→ **PROBLEM TO SOLVE**: Copy each line of the entries beneath that contains the word "nuclear".

→ **DATA SUPPLIED**:

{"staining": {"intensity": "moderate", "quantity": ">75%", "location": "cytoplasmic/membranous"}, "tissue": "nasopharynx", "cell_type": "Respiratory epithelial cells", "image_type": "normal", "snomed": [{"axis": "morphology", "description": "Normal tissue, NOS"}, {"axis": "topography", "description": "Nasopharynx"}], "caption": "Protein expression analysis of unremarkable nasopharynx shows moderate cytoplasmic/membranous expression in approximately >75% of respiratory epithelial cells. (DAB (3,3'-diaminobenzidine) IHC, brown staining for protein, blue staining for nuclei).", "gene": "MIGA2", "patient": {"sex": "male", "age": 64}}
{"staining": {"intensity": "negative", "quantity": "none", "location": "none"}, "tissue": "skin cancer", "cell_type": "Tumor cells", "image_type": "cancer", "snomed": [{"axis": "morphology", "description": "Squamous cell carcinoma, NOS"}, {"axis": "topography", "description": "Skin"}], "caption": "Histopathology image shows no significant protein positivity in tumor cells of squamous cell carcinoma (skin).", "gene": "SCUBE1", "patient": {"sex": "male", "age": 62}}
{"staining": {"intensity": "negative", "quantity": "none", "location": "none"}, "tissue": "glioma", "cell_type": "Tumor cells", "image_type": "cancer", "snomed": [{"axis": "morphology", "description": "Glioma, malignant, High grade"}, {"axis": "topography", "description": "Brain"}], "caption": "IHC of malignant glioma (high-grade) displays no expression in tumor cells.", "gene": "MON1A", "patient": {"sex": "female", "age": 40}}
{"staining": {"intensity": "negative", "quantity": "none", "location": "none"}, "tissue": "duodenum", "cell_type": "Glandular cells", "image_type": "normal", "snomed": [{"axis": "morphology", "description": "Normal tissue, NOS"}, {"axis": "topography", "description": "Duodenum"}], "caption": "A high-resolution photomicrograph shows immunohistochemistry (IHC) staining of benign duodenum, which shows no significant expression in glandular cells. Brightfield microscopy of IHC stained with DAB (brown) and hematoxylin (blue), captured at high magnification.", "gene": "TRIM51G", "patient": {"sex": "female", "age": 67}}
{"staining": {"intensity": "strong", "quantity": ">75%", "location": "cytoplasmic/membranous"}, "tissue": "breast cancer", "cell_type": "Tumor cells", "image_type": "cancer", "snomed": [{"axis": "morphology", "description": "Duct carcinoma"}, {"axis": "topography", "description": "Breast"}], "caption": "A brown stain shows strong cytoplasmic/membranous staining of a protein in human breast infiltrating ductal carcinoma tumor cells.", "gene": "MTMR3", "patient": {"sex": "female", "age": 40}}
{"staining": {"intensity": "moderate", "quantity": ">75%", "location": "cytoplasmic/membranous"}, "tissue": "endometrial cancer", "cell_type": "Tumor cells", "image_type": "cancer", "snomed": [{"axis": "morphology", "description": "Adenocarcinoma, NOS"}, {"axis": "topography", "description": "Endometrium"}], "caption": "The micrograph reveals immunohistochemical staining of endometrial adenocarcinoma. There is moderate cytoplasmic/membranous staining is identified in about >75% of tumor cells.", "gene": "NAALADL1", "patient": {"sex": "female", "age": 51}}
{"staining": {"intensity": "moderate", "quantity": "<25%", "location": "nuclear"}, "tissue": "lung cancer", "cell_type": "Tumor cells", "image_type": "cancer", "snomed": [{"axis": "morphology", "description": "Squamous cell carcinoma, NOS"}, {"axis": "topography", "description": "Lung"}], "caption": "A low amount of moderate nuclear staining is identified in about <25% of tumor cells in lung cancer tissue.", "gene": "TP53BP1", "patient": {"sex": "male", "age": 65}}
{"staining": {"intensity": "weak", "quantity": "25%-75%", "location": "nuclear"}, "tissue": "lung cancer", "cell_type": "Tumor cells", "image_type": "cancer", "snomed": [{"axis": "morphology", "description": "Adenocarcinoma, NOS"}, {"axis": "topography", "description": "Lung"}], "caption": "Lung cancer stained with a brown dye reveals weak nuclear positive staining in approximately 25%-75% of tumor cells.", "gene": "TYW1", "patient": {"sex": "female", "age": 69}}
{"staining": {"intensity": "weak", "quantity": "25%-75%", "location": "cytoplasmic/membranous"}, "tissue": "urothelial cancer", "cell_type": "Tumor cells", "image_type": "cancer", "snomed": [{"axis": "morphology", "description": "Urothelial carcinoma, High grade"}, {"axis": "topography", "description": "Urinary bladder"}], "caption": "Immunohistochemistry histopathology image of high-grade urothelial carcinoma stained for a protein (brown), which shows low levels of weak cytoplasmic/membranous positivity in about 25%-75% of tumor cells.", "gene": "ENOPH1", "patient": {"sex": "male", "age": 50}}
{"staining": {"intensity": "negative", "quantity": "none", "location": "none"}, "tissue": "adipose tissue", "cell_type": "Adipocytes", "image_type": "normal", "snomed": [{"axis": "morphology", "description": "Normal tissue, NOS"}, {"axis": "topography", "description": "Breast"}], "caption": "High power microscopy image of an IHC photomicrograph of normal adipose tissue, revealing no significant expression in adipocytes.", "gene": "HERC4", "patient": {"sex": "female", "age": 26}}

→ **RESULT BELOW**:
{"staining": {"intensity": "moderate", "quantity": "<25%", "location": "nuclear"}, "tissue": "lung cancer", "cell_type": "Tumor cells", "image_type": "cancer", "snomed": [{"axis": "morphology", "description": "Squamous cell carcinoma, NOS"}, {"axis": "topography", "description": "Lung"}], "caption": "A low amount of moderate nuclear staining is identified in about <25% of tumor cells in lung cancer tissue.", "gene": "TP53BP1", "patient": {"sex": "male", "age": 65}}
{"staining": {"intensity": "weak", "quantity": "25%-75%", "location": "nuclear"}, "tissue": "lung cancer", "cell_type": "Tumor cells", "image_type": "cancer", "snomed": [{"axis": "morphology", "description": "Adenocarcinoma, NOS"}, {"axis": "topography", "description": "Lung"}], "caption": "Lung cancer stained with a brown dye reveals weak nuclear positive staining in approximately 25%-75% of tumor cells.", "gene": "TYW1", "patient": {"sex": "female", "age": 69}}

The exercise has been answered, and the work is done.